═══ Information shown
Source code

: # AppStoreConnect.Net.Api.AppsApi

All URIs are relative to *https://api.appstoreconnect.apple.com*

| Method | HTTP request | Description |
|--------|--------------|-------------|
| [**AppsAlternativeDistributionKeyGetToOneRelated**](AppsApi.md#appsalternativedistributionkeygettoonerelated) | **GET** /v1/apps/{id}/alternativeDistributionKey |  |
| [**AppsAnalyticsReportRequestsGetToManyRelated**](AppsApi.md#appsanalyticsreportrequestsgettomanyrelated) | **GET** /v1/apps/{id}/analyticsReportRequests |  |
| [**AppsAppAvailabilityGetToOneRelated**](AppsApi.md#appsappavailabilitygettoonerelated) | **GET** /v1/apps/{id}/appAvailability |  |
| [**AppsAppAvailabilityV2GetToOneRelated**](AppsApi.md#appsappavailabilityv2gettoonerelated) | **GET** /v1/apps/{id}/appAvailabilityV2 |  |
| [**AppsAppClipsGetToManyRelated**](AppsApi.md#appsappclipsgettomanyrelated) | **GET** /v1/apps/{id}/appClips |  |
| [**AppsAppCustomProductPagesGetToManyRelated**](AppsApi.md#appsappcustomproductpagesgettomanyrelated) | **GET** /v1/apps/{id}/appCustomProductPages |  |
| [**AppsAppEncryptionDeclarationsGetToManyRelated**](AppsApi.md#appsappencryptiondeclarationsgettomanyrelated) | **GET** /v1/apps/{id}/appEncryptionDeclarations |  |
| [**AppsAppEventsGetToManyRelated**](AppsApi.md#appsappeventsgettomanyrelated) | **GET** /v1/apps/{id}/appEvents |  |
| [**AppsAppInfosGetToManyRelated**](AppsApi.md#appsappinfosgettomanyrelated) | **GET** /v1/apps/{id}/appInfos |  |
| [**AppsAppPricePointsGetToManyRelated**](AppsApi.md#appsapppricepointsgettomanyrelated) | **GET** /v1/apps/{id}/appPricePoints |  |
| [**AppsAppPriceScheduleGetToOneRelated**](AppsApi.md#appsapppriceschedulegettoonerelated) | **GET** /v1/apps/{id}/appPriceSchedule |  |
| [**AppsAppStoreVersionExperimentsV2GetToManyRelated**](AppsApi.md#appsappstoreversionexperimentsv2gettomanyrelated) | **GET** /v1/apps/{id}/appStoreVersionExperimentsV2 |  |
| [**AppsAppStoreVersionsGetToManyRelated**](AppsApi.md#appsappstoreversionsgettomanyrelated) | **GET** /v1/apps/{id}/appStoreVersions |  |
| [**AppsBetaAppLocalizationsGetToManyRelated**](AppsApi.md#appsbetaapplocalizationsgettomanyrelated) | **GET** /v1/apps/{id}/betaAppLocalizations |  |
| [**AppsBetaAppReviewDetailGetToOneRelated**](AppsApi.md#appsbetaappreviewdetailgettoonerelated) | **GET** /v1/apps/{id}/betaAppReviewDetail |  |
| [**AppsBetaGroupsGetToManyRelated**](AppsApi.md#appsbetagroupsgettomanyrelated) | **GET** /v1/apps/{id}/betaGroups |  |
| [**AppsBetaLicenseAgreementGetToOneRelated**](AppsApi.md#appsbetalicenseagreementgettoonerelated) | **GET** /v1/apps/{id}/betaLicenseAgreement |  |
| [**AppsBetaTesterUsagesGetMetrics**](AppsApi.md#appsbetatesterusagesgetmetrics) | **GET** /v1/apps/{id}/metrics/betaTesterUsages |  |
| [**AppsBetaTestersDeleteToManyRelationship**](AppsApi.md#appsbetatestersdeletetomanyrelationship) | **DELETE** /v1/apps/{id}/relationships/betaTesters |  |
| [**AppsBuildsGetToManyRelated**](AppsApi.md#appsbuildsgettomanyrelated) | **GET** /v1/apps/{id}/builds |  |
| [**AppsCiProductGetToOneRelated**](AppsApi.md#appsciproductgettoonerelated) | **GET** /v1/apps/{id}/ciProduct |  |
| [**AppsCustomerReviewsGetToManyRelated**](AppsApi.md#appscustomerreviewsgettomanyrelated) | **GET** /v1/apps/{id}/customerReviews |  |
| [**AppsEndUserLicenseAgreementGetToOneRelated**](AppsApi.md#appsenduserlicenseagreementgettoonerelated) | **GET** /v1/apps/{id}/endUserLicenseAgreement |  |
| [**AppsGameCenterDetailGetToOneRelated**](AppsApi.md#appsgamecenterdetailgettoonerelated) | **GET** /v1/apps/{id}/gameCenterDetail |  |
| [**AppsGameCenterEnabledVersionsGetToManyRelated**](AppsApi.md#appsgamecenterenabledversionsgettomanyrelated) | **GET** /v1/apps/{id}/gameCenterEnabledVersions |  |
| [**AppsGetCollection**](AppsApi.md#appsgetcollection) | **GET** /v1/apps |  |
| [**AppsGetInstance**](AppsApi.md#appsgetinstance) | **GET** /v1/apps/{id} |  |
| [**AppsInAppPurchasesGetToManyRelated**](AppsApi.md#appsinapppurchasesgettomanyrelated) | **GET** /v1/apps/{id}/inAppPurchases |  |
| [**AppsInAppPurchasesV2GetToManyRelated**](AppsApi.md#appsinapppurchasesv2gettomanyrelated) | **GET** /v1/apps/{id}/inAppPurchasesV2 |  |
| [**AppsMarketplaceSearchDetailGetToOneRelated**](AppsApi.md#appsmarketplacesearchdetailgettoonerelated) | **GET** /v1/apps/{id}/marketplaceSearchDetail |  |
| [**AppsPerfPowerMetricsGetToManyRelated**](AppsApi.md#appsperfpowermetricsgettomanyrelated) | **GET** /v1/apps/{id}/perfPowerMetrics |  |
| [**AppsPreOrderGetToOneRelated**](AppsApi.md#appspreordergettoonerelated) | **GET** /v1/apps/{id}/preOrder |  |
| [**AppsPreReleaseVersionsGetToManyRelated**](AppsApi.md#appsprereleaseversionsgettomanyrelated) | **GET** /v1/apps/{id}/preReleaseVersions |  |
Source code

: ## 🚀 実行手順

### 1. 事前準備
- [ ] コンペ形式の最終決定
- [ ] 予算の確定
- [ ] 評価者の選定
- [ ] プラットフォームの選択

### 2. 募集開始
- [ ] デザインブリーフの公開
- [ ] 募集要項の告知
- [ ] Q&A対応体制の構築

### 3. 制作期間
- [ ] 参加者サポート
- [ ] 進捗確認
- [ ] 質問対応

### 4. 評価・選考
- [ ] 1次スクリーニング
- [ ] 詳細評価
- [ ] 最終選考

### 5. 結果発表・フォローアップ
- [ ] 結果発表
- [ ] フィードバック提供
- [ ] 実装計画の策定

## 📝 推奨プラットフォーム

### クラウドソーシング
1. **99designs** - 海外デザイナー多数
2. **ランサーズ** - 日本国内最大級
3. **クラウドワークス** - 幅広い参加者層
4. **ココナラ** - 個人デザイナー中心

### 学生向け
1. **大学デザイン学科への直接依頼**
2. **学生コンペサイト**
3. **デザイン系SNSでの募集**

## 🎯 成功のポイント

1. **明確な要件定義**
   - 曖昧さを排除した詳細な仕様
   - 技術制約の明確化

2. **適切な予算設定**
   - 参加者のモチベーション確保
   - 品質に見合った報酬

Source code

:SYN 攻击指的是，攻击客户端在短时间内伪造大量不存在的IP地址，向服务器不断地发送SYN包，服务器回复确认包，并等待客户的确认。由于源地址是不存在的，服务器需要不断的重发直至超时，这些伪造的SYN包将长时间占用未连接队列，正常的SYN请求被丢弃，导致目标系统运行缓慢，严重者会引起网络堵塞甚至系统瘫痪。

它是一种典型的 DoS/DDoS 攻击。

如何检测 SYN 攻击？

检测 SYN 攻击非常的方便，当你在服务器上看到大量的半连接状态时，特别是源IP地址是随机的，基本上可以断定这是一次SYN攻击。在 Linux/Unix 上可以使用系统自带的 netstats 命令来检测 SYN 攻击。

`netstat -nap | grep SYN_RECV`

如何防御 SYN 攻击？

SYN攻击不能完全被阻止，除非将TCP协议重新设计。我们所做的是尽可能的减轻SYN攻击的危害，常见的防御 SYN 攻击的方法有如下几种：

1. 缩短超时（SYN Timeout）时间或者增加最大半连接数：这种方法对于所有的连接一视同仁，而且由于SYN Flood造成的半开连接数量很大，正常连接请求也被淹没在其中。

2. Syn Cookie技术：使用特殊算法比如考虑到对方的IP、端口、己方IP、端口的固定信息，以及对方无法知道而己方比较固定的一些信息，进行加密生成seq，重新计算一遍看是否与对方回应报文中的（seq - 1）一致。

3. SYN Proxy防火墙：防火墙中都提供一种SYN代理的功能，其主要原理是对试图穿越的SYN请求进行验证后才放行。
══════
■ **Your objective**:
Reproduce everything from the beginning of the rows above down to the line that contains "All URIs are", including both of those lines, with every character unchanged.

■ **Result for this task**:
Source code

: # AppStoreConnect.Net.Api.AppsApi

All URIs are relative to *https://api.appstoreconnect.apple.com*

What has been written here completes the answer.